Exercise data Block Start

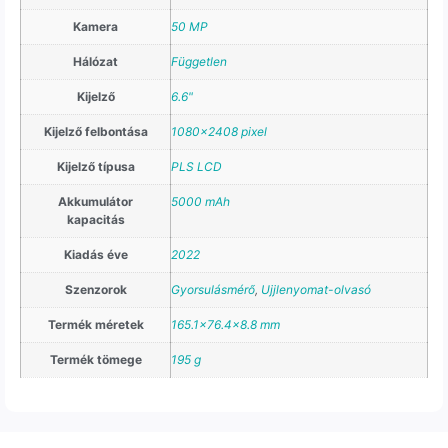
Kamera
50 MP
Hálózat
Független
Kijelző
6.6"
Kijelző felbontása
1080×2408 pixel
Kijelző típusa
PLS LCD
Akkumulátor
5000 mAh
kapacitás
Kiadás éve
2022
Szenzorok
Gyorsulásmérő
,
Ujjlenyomat-olvasó
Termék méretek
165.1×76.4×8.8 mm
Termék tömege
195 g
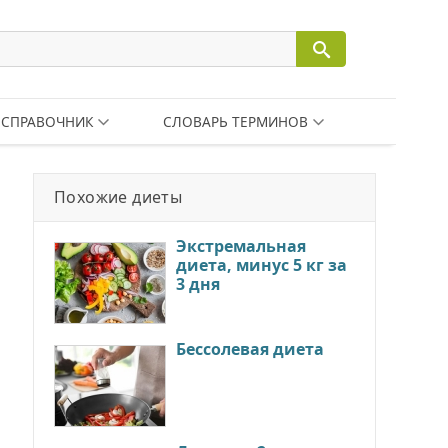
СПРАВОЧНИК
СЛОВАРЬ ТЕРМИНОВ
Похожие диеты
Экстремальная
диета, минус 5 кг за
3 дня
Бессолевая диета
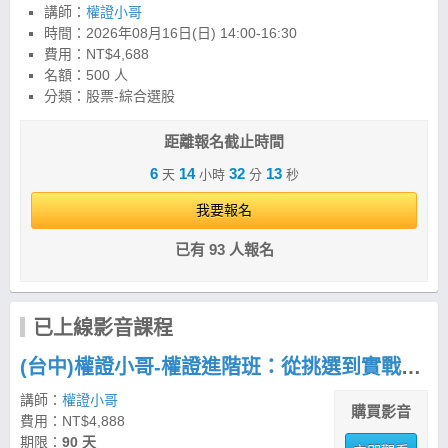
講師：
權證小哥
時間：
2026年08月16日(日) 14:00-16:30
費用：NT$4,688
名額：500 人
分類：股票-綜合選股
距離報名截止時間
6
14
32
12
天
小時
分
秒
我要報名
已有 93 人報名
已上線影音課程
(台中)權證小哥-權證進階班：從挑選到實戰，建立權證交易策略與風控框架
講師：
權證小哥
購買影音
費用：NT$4,888
期限：
90 天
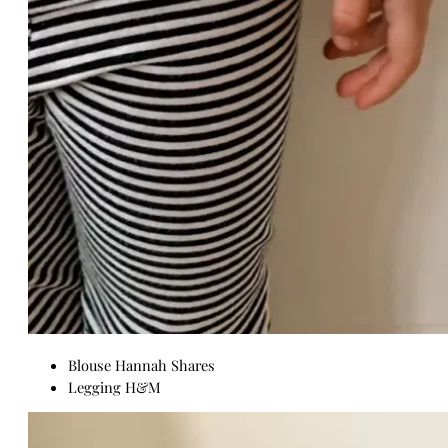
Blouse Hannah Shares
Legging H&M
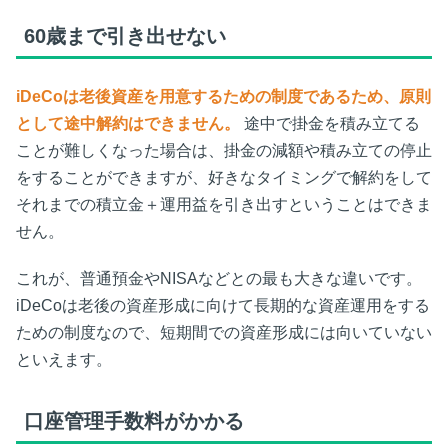
60歳まで引き出せない
iDeCoは老後資産を用意するための制度であるため、原則
として途中解約はできません。
途中で掛金を積み立てる
ことが難しくなった場合は、掛金の減額や積み立ての停止
をすることができますが、好きなタイミングで解約をして
それまでの積立金＋運用益を引き出すということはできま
せん。
これが、普通預金やNISAなどとの最も大きな違いです。
iDeCoは老後の資産形成に向けて長期的な資産運用をする
ための制度なので、短期間での資産形成には向いていない
といえます。
口座管理手数料がかかる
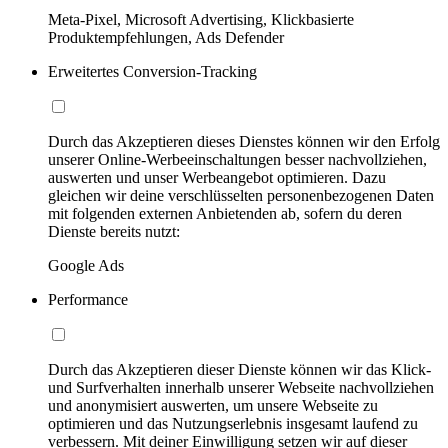
Meta-Pixel, Microsoft Advertising, Klickbasierte
Produktempfehlungen, Ads Defender
Erweitertes Conversion-Tracking
Durch das Akzeptieren dieses Dienstes können wir den Erfolg
unserer Online-Werbeeinschaltungen besser nachvollziehen,
auswerten und unser Werbeangebot optimieren. Dazu
gleichen wir deine verschlüsselten personenbezogenen Daten
mit folgenden externen Anbietenden ab, sofern du deren
Dienste bereits nutzt:
Google Ads
Performance
Durch das Akzeptieren dieser Dienste können wir das Klick-
und Surfverhalten innerhalb unserer Webseite nachvollziehen
und anonymisiert auswerten, um unsere Webseite zu
optimieren und das Nutzungserlebnis insgesamt laufend zu
verbessern. Mit deiner Einwilligung setzen wir auf dieser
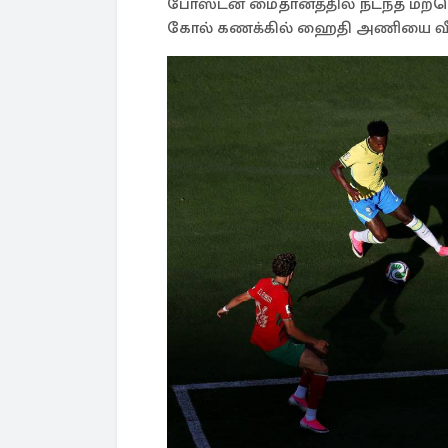
போஸ்டன் மைதானத்தில் நடந்த மற்றொ
கோல் கணக்கில் ஹைதி அணியை வீ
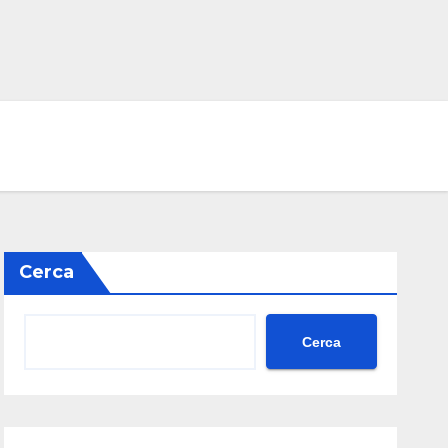
Cerca
Cerca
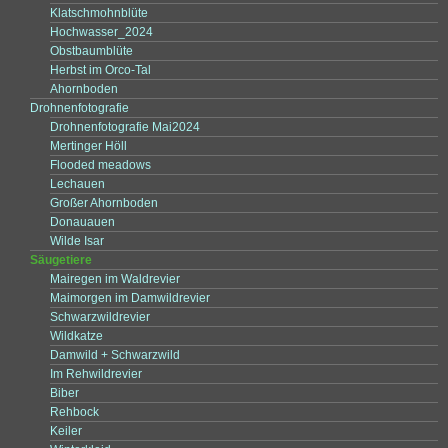
Klatschmohnblüte
Hochwasser_2024
Obstbaumblüte
Herbst im Orco-Tal
Ahornboden
Drohnenfotografie
Drohnenfotografie Mai2024
Mertinger Höll
Flooded meadows
Lechauen
Großer Ahornboden
Donauauen
Wilde Isar
Säugetiere
Mairegen im Waldrevier
Maimorgen im Damwildrevier
Schwarzwildrevier
Wildkatze
Damwild + Schwarzwild
Im Rehwildrevier
Biber
Rehbock
Keiler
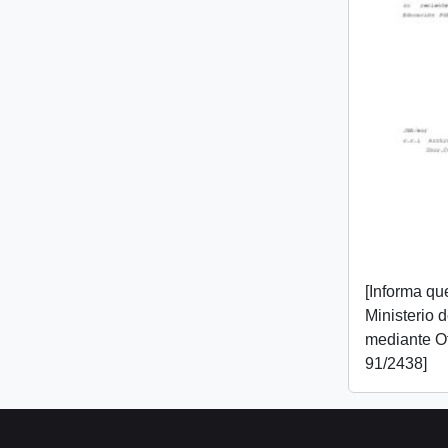
[Informa que
Ministerio 
mediante O
91/2438]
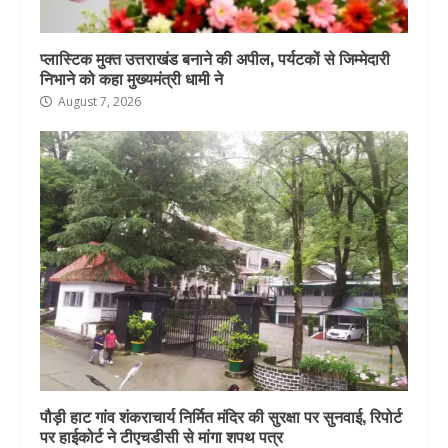
प्लास्टिक मुक्त उत्तराखंड बनाने की अपील, पर्यटकों से जिम्मेदारी
निभाने को कहा मुख्यमंत्री धामी ने
August 7, 2026
पौड़ी हाट गांव शंकराचार्य निर्मित मंदिर की सुरक्षा पर सुनवाई, रिपोर्ट
पर हाईकोर्ट ने टीएचडीसी से मांगा शपथ पत्र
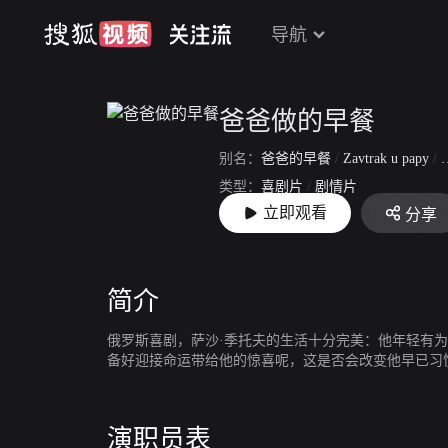
导航
爸爸做的早餐
别名：
爸爸的早餐
/
Zavtrak u papy
/
B
类型：
喜剧片
/
剧情片
立即观看
分享
上映：
2016-06-23
简介
俄罗斯喜剧，萨沙·季托夫的生活十分完美：他年轻有
备好迎接命运带给他的惊喜呢，这是否会改变他早已习
演职员表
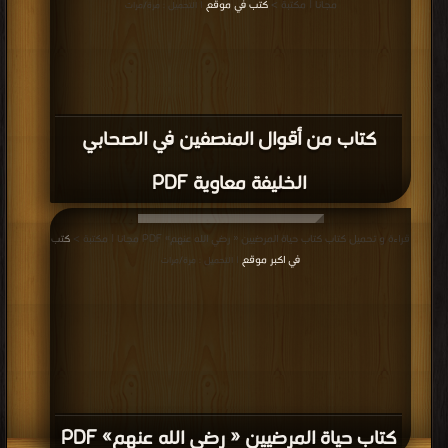
مجانا | مكتبة >
كتب في موقع
| التحميل : مرة/مرات
كتاب من أقوال المنصفين في الصحابي
الخليفة معاوية PDF
قراءة و تحميل كتاب كتاب حياة المرضيين « رضي الله عنهم» PDF مجانا | مكتبة >
كتب
في اكبر موقع
| التحميل : مرة/مرات
كتاب حياة المرضيين « رضي الله عنهم» PDF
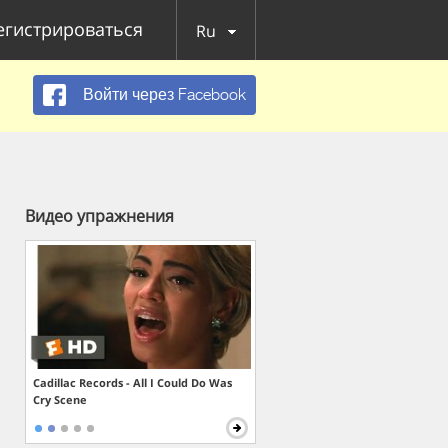
егистрироваться
Ru
Войти через Facebook
Видео упражнения
Cadillac Records - All I Could Do Was
Cry Scene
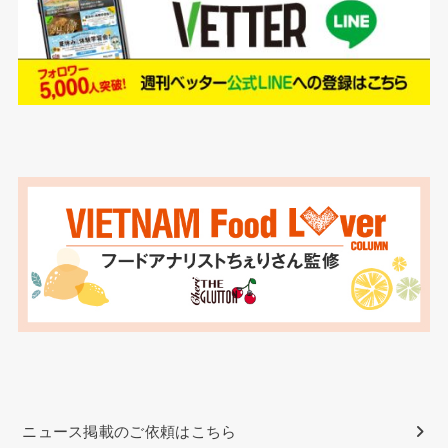
ニュース掲載のご依頼はこちら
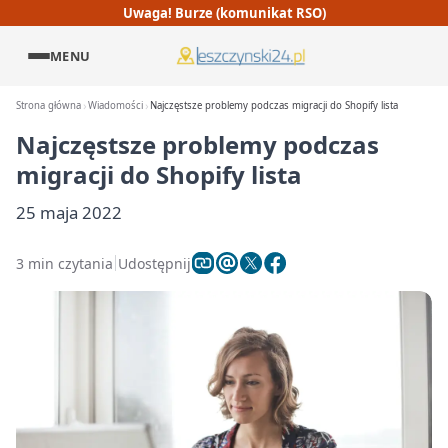
Uwaga! Burze (komunikat RSO)
MENU
Strona główna
Wiadomości
Najczęstsze problemy podczas migracji do Shopify lista
Najczęstsze problemy podczas
migracji do Shopify lista
25 maja 2022
3 min czytania
Udostępnij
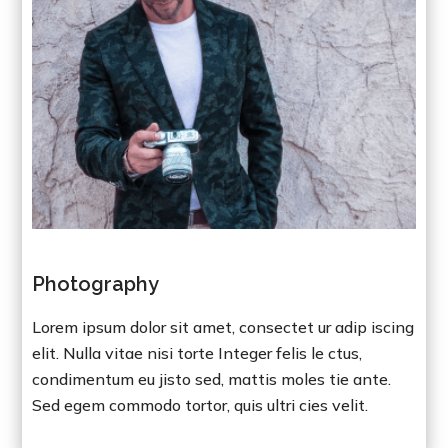
Photography
Lorem ipsum dolor sit amet, consectet ur adip iscing
elit. Nulla vitae nisi torte Integer felis le ctus,
condimentum eu jisto sed, mattis moles tie ante.
Sed egem commodo tortor, quis ultri cies velit.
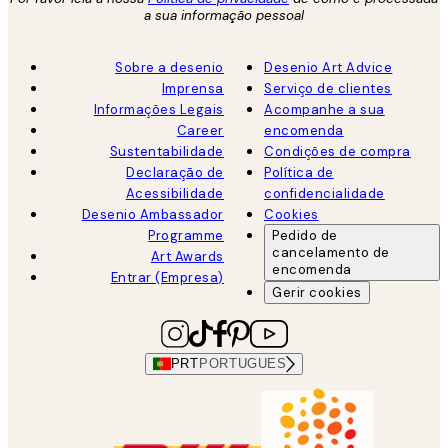
a sua informação pessoal
Sobre a desenio
Desenio Art Advice
Imprensa
Serviço de clientes
Informações Legais
Acompanhe a sua
Career
encomenda
Sustentabilidade
Condições de compra
Declaração de
Política de
Acessibilidade
confidencialidade
Desenio Ambassador
Cookies
Programme
Pedido de
cancelamento de
Art Awards
encomenda
Entrar (Empresa)
Gerir cookies
PRT
PORTUGUES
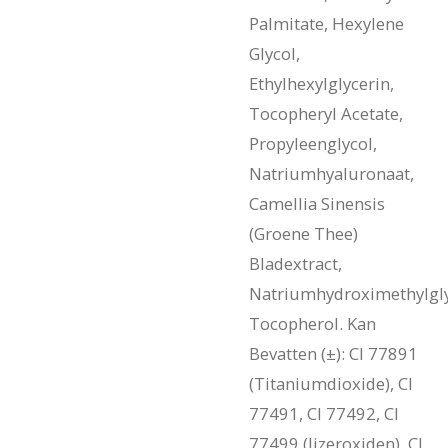
Palmitate, Hexylene
Glycol,
Ethylhexylglycerin,
Tocopheryl Acetate,
Propyleenglycol,
Natriumhyaluronaat,
Camellia Sinensis
(Groene Thee)
Bladextract,
Natriumhydroximethylgly
Tocopherol. Kan
Bevatten (±): CI 77891
(Titaniumdioxide), CI
77491, CI 77492, CI
77499 (Ijzeroxiden), CI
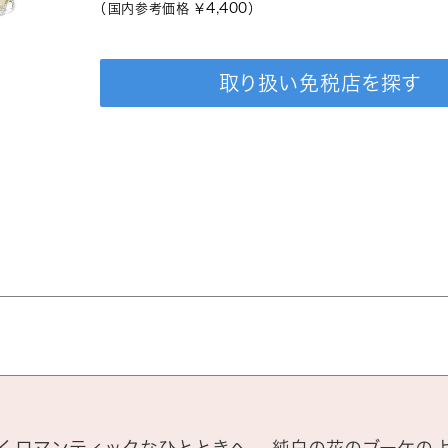
4,400
（国内参考価格 ￥
）
取り扱い免税店を探す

Exercise data Block End

- [How to complete this task] Arrange all of the lines above as a JSON list of strings, one string per line, skipping any blank lines. Leave the picture markers out of the list.

- [Answer to the exercise]
[
  "Kamera",
  "50 MP",
  "Hálózat",
  "Független",
  "Kijelző",
  "6.6\"",
  "Kijelző felbontása",
  "1080×2408 pixel",
  "Kijelző típusa",
  "PLS LCD",
  "Akkumulátor",
  "5000 mAh",
  "kapacitás",
  "Kiadás éve",
  "2022",
  "Szenzorok",
  "Gyorsulásmérő",
  ",",
  "Ujjlenyomat-olvasó",
  "Termék méretek",
  "165.1×76.4×8.8 mm",
  "Termék tömege",
  "195 g",
  "СПРАВОЧНИК",
  "СЛОВАРЬ ТЕРМИНОВ",
  "Похожие диеты",
  "Экстремальная",
  "диета, минус 5 кг за",
  "3 дня",
  "Бессолевая диета",
  "講師：",
  "權證小哥",
  "時間：",
  "2026年08月16日(日) 14:00-16:30",
  "費用：NT$4,688",
  "名額：500 人",
  "分類：股票-綜合選股",
  "距離報名截止時間",
  "6",
  "14",
  "32",
  "12",
  "天",
  "小時",
  "分",
  "秒",
  "我要報名",
  "已有 93 人報名",
  "已上線影音課程",
  "(台中)權證小哥-權證進階班：從挑選到實戰，建立權證交易策略與風控框架",
  "講師：",
  "權證小哥",
  "購買影音",
  "費用：NT$4,888",
  "期限：",
  "90 天",
  "Blouse Hannah Shares",
  "Legging H&M",
  "60歳まで引き出せない",
  "iDeCoは老後資産を用意するための制度であるため、原則",
  "として途中解約はできません。",
  "途中で掛金を積み立てる",
  "ことが難しくなった場合は、掛金の減額や積み立ての停止",
  "をすることができますが、好きなタイミングで解約をして",
  "それまでの積立金＋運用益を引き出すということはできま",
  "せん。",
  "これが、普通預金やNISAなどとの最も大きな違いです。",
  "iDeCoは老後の資産形成に向けて長期的な資産運用をする",
  "ための制度なので、短期間での資産形成には向いていない",
  "といえます。",
  "口座管理手数料がかかる",
  "Meta-Pixel, Microsoft Advertising, Klickbasierte",
  "Produktempfehlungen, Ads Defender",
  "Erweitertes Conversion-Tracking",
  "Durch das Akzeptieren dieses Dienstes können wir den Erfolg",
  "unserer Online-Werbeeinschaltungen besser nachvollziehen,",
  "auswerten und unser Werbeangebot optimieren. Dazu",
  "gleichen wir deine verschlüsselten personenbezogenen Daten",
  "mit folgenden externen Anbietenden ab, sofern du deren",
  "Dienste bereits nutzt:",
  "Google Ads",
  "Performance",
  "Durch das Akzeptieren dieser Dienste können wir das Klick-",
  "und Surfverhalten innerhalb unserer Webseite nachvollziehen",
  "und anonymisiert auswerten, um unsere Webseite zu",
  "optimieren und das Nutzungserlebnis insgesamt laufend zu",
  "verbessern. Mit deiner Einwilligung setzen wir auf dieser",
  "போஸ்டன் மைதானத்தில் நடந்த மற்றொ",
  "கோல் கணக்கில் ஹைதி அணியை வீ",
  "Cerca",
  "Cerca",
  "Klatschmohnblüte",
  "Hochwasser_2024",
  "Obstbaumblüte",
  "Herbst im Orco-Tal",
  "Ahornboden",
  "Drohnenfotografie",
  "Drohnenfotografie Mai2024",
  "Mertinger Höll",
  "Flooded meadows",
  "Lechauen",
  "Großer Ahornboden",
  "Donauauen",
  "Wilde Isar",
  "Säugetiere",
  "Mairegen im Waldrevier",
  "Maimorgen im Damwildrevier",
  "Schwarzwildrevier",
  "Wildkatze",
  "Damwild + Schwarzwild",
  "Im Rehwildrevier",
  "Biber",
  "Rehbock",
  "Keiler",
  "[Informa que",
  "Ministerio ",
  "mediante O",
  "91/2438]",
  "प्लास्टिक मुक्त उत्तराखंड बनाने की अपील, पर्यटकों से जिम्मेदारी",
  "निभाने को कहा मुख्यमंत्री धामी ने",
  "August 7, 2026",
  "पौड़ी हाट गांव शंकराचार्य निर्मित मंदिर की सुरक्षा पर सुनवाई, रिपोर्ट",
  "पर हाईकोर्ट ने टीएचडीसी से मांगा शपथ पत्र",
  "导航",
  "爸爸做的早餐",
  "别名：",
  "爸爸的早餐",
  "/",
  "Zavtrak u papy",
  "/",
  "B",
  "类型：",
  "喜剧片",
  "/",
  "剧情片",
  "立即观看",
  "分享",
  "上映：",
  "2016-06-23",
  "简介",
  "俄罗斯喜剧，萨沙·季托夫的生活十分完美：他年轻有",
  "备好迎接命运带给他的惊喜呢，这是否会改变他早已习",
  "演职员表",
  "مجانا | مكتبة >",
  "كتب في موقع",
  "| التحميل : مرة/مرات",
  "كتاب من أقوال المنصفين في الصحابي",
  "الخليفة معاوية PDF",
  "قراءة و تحميل كتاب كتاب حياة المرضيين « رضي الله عنهم» PDF مجانا | مكتبة >",
  "كتب",
  "في اكبر موقع",
  "| التحميل : مرة/مرات",
  "كتاب حياة المرضيين « رضي الله عنهم» PDF",
  "егистрироваться",
  "Ru",
  "Войти через Facebook",
  "Видео упражнения",
  "Cadillac Records - All I Could Do Was",
  "Cry Scene",
  "ニュース掲載のご依頼はこちら",
  "Uwaga! Burze (komunikat RSO)",
  "MENU",
  "Strona główna",
  "Wiadomości",
  "Najczęstsze problemy podczas migracji do Shopify lista",
  "Najczęstsze problemy podczas",
  "migracji do Shopify lista",
  "25 maja 2022",
  "3 min czytania",
  "Udostępnij",
  "Photography",
  "Lorem ipsum dolor sit amet, consectet ur adip iscing",
  "elit. Nulla vitae nisi torte Integer felis le ctus,",
  "condimentum eu jisto sed, mattis moles tie ante.",
  "Sed egem commodo tortor, quis ultri cies velit.",
  "a sua informação pessoal",
  "Sobre a desenio",
  "Desenio Art Advice",
  "Imprensa",
  "Serviço de clientes",
  "Informações Legais",
  "Acompanhe a sua",
  "Career",
  "encomenda",
  "Sustentabilidade",
  "Condições de compra",
  "Declaração de",
  "Política de",
  "Acessibilidade",
  "confidencialidade",
  "Desenio Ambassador",
  "Cookies",
  "Programme",
  "Pedido de",
  "cancelamento de",
  "Art Awards",
  "encomenda",
  "Entrar (Empresa)",
  "Gerir cookies",
  "PRT",
  "PORTUGUES",
  "Palmitate, Hexylene",
  "Glycol,",
  "Ethylhexylglycerin,",
  "Tocopheryl Acetate,",
  "Propyleenglycol,",
  "Natriumhyaluronaat,",
  "Camellia Sinensis",
  "(Groene Thee)",
  "Bladextract,",
  "Natriumhydroximethylgly",
  "Tocopherol. Kan",
  "Bevatten (±): CI 77891",
  "(Titaniumdioxide), CI",
  "77491, CI 77492, CI",
  "77499 (Ijzeroxiden), CI",
  "4,400",
  "（国内参考価格 ￥",
  "）",
  "取り扱い免税店を探す"
]